Work to be completed: Print the data that follows exactly, leaving nothing out.

Data for this task:

● ● ● ●

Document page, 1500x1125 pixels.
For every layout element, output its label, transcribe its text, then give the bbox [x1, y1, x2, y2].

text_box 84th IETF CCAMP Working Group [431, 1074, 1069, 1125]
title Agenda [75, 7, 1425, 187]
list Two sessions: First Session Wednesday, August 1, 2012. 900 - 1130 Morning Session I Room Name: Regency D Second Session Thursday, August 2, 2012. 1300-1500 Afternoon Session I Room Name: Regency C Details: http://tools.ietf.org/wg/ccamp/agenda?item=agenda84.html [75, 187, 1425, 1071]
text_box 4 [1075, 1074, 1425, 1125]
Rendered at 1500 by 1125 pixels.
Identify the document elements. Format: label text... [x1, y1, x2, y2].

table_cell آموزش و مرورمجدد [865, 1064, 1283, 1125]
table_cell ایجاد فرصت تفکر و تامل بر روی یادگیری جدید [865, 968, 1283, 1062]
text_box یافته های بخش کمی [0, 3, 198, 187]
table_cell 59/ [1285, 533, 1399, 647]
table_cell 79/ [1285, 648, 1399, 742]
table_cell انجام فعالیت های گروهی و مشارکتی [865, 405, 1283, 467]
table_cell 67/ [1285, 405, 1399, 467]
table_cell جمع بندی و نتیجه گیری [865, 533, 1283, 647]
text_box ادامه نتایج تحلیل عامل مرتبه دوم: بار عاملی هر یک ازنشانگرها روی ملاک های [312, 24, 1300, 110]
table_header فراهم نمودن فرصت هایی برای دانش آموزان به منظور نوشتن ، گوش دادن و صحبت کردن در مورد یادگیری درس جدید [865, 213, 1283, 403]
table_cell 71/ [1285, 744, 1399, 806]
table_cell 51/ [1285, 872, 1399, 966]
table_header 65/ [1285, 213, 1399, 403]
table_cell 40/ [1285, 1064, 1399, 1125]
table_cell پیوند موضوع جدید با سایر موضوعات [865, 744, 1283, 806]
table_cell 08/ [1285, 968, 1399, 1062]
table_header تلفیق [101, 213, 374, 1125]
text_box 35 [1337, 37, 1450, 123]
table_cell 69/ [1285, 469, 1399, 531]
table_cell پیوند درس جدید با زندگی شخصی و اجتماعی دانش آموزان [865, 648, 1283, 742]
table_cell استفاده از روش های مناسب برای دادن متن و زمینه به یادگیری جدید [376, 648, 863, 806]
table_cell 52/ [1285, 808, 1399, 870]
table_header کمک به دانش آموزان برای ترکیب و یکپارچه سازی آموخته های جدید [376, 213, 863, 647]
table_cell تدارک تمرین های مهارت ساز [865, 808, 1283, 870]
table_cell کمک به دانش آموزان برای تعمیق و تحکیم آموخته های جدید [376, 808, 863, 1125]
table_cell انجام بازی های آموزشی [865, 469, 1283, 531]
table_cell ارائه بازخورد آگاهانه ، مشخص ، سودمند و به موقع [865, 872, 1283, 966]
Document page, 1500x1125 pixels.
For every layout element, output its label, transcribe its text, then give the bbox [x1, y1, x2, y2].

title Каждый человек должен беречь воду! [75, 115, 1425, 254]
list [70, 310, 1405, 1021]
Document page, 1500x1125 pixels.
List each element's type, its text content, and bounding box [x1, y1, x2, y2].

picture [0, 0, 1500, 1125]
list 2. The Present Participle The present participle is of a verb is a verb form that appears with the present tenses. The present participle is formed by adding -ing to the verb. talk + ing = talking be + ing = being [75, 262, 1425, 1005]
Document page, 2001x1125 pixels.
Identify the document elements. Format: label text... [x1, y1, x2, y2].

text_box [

● ● ● ●

Exercise solution:
Document page, 1500x1125 pixels.
For every layout element, output its label, transcribe its text, then give the bbox [x1, y1, x2, y2].

text_box 84th IETF CCAMP Working Group [431, 1074, 1069, 1125]
title Agenda [75, 7, 1425, 187]
list Two sessions: First Session Wednesday, August 1, 2012. 900 - 1130 Morning Session I Room Name: Regency D Second Session Thursday, August 2, 2012. 1300-1500 Afternoon Session I Room Name: Regency C Details: http://tools.ietf.org/wg/ccamp/agenda?item=agenda84.html [75, 187, 1425, 1071]
text_box 4 [1075, 1074, 1425, 1125]
Rendered at 1500 by 1125 pixels.
Identify the document elements. Format: label text... [x1, y1, x2, y2].

table_cell آموزش و مرورمجدد [865, 1064, 1283, 1125]
table_cell ایجاد فرصت تفکر و تامل بر روی یادگیری جدید [865, 968, 1283, 1062]
text_box یافته های بخش کمی [0, 3, 198, 187]
table_cell 59/ [1285, 533, 1399, 647]
table_cell 79/ [1285, 648, 1399, 742]
table_cell انجام فعالیت های گروهی و مشارکتی [865, 405, 1283, 467]
table_cell 67/ [1285, 405, 1399, 467]
table_cell جمع بندی و نتیجه گیری [865, 533, 1283, 647]
text_box ادامه نتایج تحلیل عامل مرتبه دوم: بار عاملی هر یک ازنشانگرها روی ملاک های [312, 24, 1300, 110]
table_header فراهم نمودن فرصت هایی برای دانش آموزان به منظور نوشتن ، گوش دادن و صحبت کردن در مورد یادگیری درس جدید [865, 213, 1283, 403]
table_cell 71/ [1285, 744, 1399, 806]
table_cell 51/ [1285, 872, 1399, 966]
table_header 65/ [1285, 213, 1399, 403]
table_cell 40/ [1285, 1064, 1399, 1125]
table_cell پیوند موضوع جدید با سایر موضوعات [865, 744, 1283, 806]
table_cell 08/ [1285, 968, 1399, 1062]
table_header تلفیق [101, 213, 374, 1125]
text_box 35 [1337, 37, 1450, 123]
table_cell 69/ [1285, 469, 1399, 531]
table_cell پیوند درس جدید با زندگی شخصی و اجتماعی دانش آموزان [865, 648, 1283, 742]
table_cell استفاده از روش های مناسب برای دادن متن و زمینه به یادگیری جدید [376, 648, 863, 806]
table_cell 52/ [1285, 808, 1399, 870]
table_header کمک به دانش آموزان برای ترکیب و یکپارچه سازی آموخته های جدید [376, 213, 863, 647]
table_cell تدارک تمرین های مهارت ساز [865, 808, 1283, 870]
table_cell کمک به دانش آموزان برای تعمیق و تحکیم آموخته های جدید [376, 808, 863, 1125]
table_cell انجام بازی های آموزشی [865, 469, 1283, 531]
table_cell ارائه بازخورد آگاهانه ، مشخص ، سودمند و به موقع [865, 872, 1283, 966]
Document page, 1500x1125 pixels.
For every layout element, output its label, transcribe its text, then give the bbox [x1, y1, x2, y2].

title Каждый человек должен беречь воду! [75, 115, 1425, 254]
list [70, 310, 1405, 1021]
Document page, 1500x1125 pixels.
List each element's type, its text content, and bounding box [x1, y1, x2, y2].

picture [0, 0, 1500, 1125]
list 2. The Present Participle The present participle is of a verb is a verb form that appears with the present tenses. The present participle is formed by adding -ing to the verb. talk + ing = talking be + ing = being [75, 262, 1425, 1005]
Document page, 2001x1125 pixels.
Identify the document elements. Format: label text... [x1, y1, x2, y2].

text_box [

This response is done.